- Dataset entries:
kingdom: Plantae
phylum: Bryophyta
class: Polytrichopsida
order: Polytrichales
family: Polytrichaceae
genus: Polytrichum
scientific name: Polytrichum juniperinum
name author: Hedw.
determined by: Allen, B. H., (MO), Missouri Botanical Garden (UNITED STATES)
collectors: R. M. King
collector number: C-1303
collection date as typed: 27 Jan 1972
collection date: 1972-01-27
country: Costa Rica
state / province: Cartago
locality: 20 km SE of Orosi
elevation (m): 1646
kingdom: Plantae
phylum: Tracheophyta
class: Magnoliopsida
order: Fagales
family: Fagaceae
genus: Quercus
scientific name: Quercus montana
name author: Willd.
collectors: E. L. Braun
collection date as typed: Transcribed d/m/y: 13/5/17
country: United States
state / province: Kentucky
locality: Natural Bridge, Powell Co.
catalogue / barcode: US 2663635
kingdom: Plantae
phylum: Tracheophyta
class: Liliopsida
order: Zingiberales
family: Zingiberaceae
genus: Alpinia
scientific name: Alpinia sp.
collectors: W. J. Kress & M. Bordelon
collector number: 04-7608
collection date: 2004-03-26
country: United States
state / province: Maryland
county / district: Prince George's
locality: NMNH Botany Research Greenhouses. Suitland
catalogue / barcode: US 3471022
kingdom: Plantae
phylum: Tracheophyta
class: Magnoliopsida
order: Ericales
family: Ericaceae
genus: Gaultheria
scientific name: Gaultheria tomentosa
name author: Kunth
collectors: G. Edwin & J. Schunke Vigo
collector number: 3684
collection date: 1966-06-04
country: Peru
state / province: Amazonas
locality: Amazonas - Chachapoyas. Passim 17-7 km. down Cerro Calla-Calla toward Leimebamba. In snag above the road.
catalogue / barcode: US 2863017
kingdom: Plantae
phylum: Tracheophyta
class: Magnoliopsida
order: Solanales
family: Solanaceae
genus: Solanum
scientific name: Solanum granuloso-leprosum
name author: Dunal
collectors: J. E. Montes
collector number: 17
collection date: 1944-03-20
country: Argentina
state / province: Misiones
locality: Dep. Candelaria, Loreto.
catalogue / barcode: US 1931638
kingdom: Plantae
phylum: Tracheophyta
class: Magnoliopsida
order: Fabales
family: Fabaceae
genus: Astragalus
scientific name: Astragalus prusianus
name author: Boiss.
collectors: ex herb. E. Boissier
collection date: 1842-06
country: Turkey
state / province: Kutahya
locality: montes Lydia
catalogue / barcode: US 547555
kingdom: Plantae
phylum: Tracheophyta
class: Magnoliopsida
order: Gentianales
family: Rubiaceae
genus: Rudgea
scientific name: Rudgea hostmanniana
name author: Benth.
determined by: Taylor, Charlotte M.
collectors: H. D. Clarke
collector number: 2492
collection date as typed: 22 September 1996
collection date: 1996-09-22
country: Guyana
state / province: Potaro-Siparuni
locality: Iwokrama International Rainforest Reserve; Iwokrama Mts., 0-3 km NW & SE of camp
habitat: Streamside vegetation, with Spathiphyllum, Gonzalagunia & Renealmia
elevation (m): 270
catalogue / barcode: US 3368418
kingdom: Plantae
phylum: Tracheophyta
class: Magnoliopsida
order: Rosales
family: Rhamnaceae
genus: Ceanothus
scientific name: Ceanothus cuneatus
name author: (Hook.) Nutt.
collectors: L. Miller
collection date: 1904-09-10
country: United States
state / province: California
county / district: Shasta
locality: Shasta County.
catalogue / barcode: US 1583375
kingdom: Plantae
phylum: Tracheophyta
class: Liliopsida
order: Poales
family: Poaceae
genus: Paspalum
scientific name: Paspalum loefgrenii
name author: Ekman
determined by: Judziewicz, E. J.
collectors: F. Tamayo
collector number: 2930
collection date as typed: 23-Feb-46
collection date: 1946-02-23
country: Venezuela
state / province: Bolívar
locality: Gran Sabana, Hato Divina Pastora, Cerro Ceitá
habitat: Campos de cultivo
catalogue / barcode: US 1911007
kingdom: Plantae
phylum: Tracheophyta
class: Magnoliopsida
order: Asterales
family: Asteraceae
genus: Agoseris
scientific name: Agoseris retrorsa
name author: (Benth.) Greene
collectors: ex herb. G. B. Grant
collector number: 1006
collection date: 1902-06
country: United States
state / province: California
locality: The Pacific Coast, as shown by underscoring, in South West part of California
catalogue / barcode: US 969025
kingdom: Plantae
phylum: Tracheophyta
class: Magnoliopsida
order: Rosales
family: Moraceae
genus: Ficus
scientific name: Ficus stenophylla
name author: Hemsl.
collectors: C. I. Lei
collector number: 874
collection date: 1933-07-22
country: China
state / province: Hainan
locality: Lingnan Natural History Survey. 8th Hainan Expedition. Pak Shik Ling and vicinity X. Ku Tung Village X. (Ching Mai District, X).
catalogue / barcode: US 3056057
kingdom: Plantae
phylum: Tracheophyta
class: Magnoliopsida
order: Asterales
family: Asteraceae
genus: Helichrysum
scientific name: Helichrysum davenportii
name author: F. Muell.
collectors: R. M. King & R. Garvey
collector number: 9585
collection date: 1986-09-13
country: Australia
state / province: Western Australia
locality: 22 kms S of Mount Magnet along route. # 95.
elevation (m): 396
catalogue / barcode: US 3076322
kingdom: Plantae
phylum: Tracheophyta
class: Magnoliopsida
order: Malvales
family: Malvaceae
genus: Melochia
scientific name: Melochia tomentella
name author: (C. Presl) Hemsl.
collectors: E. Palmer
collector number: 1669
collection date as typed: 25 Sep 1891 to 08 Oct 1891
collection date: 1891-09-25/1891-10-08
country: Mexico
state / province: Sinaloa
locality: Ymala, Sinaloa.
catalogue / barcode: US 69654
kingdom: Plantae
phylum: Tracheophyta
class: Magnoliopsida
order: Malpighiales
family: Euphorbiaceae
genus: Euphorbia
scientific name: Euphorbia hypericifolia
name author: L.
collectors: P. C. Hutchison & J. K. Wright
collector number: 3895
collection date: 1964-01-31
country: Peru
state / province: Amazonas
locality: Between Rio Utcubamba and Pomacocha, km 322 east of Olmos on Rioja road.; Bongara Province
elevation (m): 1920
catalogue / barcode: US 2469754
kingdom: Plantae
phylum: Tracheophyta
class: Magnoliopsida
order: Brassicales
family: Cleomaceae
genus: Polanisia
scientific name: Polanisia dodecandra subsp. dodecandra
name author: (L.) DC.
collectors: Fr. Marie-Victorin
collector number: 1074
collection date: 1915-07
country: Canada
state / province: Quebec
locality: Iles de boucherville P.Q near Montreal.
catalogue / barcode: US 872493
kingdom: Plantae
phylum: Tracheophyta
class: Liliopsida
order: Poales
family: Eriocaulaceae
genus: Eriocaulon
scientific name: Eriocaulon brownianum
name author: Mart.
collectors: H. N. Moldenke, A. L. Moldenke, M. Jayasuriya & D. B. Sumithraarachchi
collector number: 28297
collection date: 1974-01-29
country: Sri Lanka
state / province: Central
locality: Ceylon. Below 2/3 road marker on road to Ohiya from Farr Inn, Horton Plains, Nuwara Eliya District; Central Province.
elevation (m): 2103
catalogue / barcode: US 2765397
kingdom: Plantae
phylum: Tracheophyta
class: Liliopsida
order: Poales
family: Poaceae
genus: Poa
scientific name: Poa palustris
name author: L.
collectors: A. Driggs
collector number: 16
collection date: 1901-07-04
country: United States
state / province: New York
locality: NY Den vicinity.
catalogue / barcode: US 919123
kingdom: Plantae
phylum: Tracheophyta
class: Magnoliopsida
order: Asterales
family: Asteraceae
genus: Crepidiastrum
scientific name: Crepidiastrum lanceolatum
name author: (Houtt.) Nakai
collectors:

- Instruction:
Copy out these items again word for word, every one of them.

- Response to the task:
kingdom: Plantae
phylum: Bryophyta
class: Polytrichopsida
order: Polytrichales
family: Polytrichaceae
genus: Polytrichum
scientific name: Polytrichum juniperinum
name author: Hedw.
determined by: Allen, B. H., (MO), Missouri Botanical Garden (UNITED STATES)
collectors: R. M. King
collector number: C-1303
collection date as typed: 27 Jan 1972
collection date: 1972-01-27
country: Costa Rica
state / province: Cartago
locality: 20 km SE of Orosi
elevation (m): 1646
kingdom: Plantae
phylum: Tracheophyta
class: Magnoliopsida
order: Fagales
family: Fagaceae
genus: Quercus
scientific name: Quercus montana
name author: Willd.
collectors: E. L. Braun
collection date as typed: Transcribed d/m/y: 13/5/17
country: United States
state / province: Kentucky
locality: Natural Bridge, Powell Co.
catalogue / barcode: US 2663635
kingdom: Plantae
phylum: Tracheophyta
class: Liliopsida
order: Zingiberales
family: Zingiberaceae
genus: Alpinia
scientific name: Alpinia sp.
collectors: W. J. Kress & M. Bordelon
collector number: 04-7608
collection date: 2004-03-26
country: United States
state / province: Maryland
county / district: Prince George's
locality: NMNH Botany Research Greenhouses. Suitland
catalogue / barcode: US 3471022
kingdom: Plantae
phylum: Tracheophyta
class: Magnoliopsida
order: Ericales
family: Ericaceae
genus: Gaultheria
scientific name: Gaultheria tomentosa
name author: Kunth
collectors: G. Edwin & J. Schunke Vigo
collector number: 3684
collection date: 1966-06-04
country: Peru
state / province: Amazonas
locality: Amazonas - Chachapoyas. Passim 17-7 km. down Cerro Calla-Calla toward Leimebamba. In snag above the road.
catalogue / barcode: US 2863017
kingdom: Plantae
phylum: Tracheophyta
class: Magnoliopsida
order: Solanales
family: Solanaceae
genus: Solanum
scientific name: Solanum granuloso-leprosum
name author: Dunal
collectors: J. E. Montes
collector number: 17
collection date: 1944-03-20
country: Argentina
state / province: Misiones
locality: Dep. Candelaria, Loreto.
catalogue / barcode: US 1931638
kingdom: Plantae
phylum: Tracheophyta
class: Magnoliopsida
order: Fabales
family: Fabaceae
genus: Astragalus
scientific name: Astragalus prusianus
name author: Boiss.
collectors: ex herb. E. Boissier
collection date: 1842-06
country: Turkey
state / province: Kutahya
locality: montes Lydia
catalogue / barcode: US 547555
kingdom: Plantae
phylum: Tracheophyta
class: Magnoliopsida
order: Gentianales
family: Rubiaceae
genus: Rudgea
scientific name: Rudgea hostmanniana
name author: Benth.
determined by: Taylor, Charlotte M.
collectors: H. D. Clarke
collector number: 2492
collection date as typed: 22 September 1996
collection date: 1996-09-22
country: Guyana
state / province: Potaro-Siparuni
locality: Iwokrama International Rainforest Reserve; Iwokrama Mts., 0-3 km NW & SE of camp
habitat: Streamside vegetation, with Spathiphyllum, Gonzalagunia & Renealmia
elevation (m): 270
catalogue / barcode: US 3368418
kingdom: Plantae
phylum: Tracheophyta
class: Magnoliopsida
order: Rosales
family: Rhamnaceae
genus: Ceanothus
scientific name: Ceanothus cuneatus
name author: (Hook.) Nutt.
collectors: L. Miller
collection date: 1904-09-10
country: United States
state / province: California
county / district: Shasta
locality: Shasta County.
catalogue / barcode: US 1583375
kingdom: Plantae
phylum: Tracheophyta
class: Liliopsida
order: Poales
family: Poaceae
genus: Paspalum
scientific name: Paspalum loefgrenii
name author: Ekman
determined by: Judziewicz, E. J.
collectors: F. Tamayo
collector number: 2930
collection date as typed: 23-Feb-46
collection date: 1946-02-23
country: Venezuela
state / province: Bolívar
locality: Gran Sabana, Hato Divina Pastora, Cerro Ceitá
habitat: Campos de cultivo
catalogue / barcode: US 1911007
kingdom: Plantae
phylum: Tracheophyta
class: Magnoliopsida
order: Asterales
family: Asteraceae
genus: Agoseris
scientific name: Agoseris retrorsa
name author: (Benth.) Greene
collectors: ex herb. G. B. Grant
collector number: 1006
collection date: 1902-06
country: United States
state / province: California
locality: The Pacific Coast, as shown by underscoring, in South West part of California
catalogue / barcode: US 969025
kingdom: Plantae
phylum: Tracheophyta
class: Magnoliopsida
order: Rosales
family: Moraceae
genus: Ficus
scientific name: Ficus stenophylla
name author: Hemsl.
collectors: C. I. Lei
collector number: 874
collection date: 1933-07-22
country: China
state / province: Hainan
locality: Lingnan Natural History Survey. 8th Hainan Expedition. Pak Shik Ling and vicinity X. Ku Tung Village X. (Ching Mai District, X).
catalogue / barcode: US 3056057
kingdom: Plantae
phylum: Tracheophyta
class: Magnoliopsida
order: Asterales
family: Asteraceae
genus: Helichrysum
scientific name: Helichrysum davenportii
name author: F. Muell.
collectors: R. M. King & R. Garvey
collector number: 9585
collection date: 1986-09-13
country: Australia
state / province: Western Australia
locality: 22 kms S of Mount Magnet along route. # 95.
elevation (m): 396
catalogue / barcode: US 3076322
kingdom: Plantae
phylum: Tracheophyta
class: Magnoliopsida
order: Malvales
family: Malvaceae
genus: Melochia
scientific name: Melochia tomentella
name author: (C. Presl) Hemsl.
collectors: E. Palmer
collector number: 1669
collection date as typed: 25 Sep 1891 to 08 Oct 1891
collection date: 1891-09-25/1891-10-08
country: Mexico
state / province: Sinaloa
locality: Ymala, Sinaloa.
catalogue / barcode: US 69654
kingdom: Plantae
phylum: Tracheophyta
class: Magnoliopsida
order: Malpighiales
family: Euphorbiaceae
genus: Euphorbia
scientific name: Euphorbia hypericifolia
name author: L.
collectors: P. C. Hutchison & J. K. Wright
collector number: 3895
collection date: 1964-01-31
country: Peru
state / province: Amazonas
locality: Between Rio Utcubamba and Pomacocha, km 322 east of Olmos on Rioja road.; Bongara Province
elevation (m): 1920
catalogue / barcode: US 2469754
kingdom: Plantae
phylum: Tracheophyta
class: Magnoliopsida
order: Brassicales
family: Cleomaceae
genus: Polanisia
scientific name: Polanisia dodecandra subsp. dodecandra
name author: (L.) DC.
collectors: Fr. Marie-Victorin
collector number: 1074
collection date: 1915-07
country: Canada
state / province: Quebec
locality: Iles de boucherville P.Q near Montreal.
catalogue / barcode: US 872493
kingdom: Plantae
phylum: Tracheophyta
class: Liliopsida
order: Poales
family: Eriocaulaceae
genus: Eriocaulon
scientific name: Eriocaulon brownianum
name author: Mart.
collectors: H. N. Moldenke, A. L. Moldenke, M. Jayasuriya & D. B. Sumithraarachchi
collector number: 28297
collection date: 1974-01-29
country: Sri Lanka
state / province: Central
locality: Ceylon. Below 2/3 road marker on road to Ohiya from Farr Inn, Horton Plains, Nuwara Eliya District; Central Province.
elevation (m): 2103
catalogue / barcode: US 2765397
kingdom: Plantae
phylum: Tracheophyta
class: Liliopsida
order: Poales
family: Poaceae
genus: Poa
scientific name: Poa palustris
name author: L.
collectors: A. Driggs
collector number: 16
collection date: 1901-07-04
country: United States
state / province: New York
locality: NY Den vicinity.
catalogue / barcode: US 919123
kingdom: Plantae
phylum: Tracheophyta
class: Magnoliopsida
order: Asterales
family: Asteraceae
genus: Crepidiastrum
scientific name: Crepidiastrum lanceolatum
name author: (Houtt.) Nakai
collectors:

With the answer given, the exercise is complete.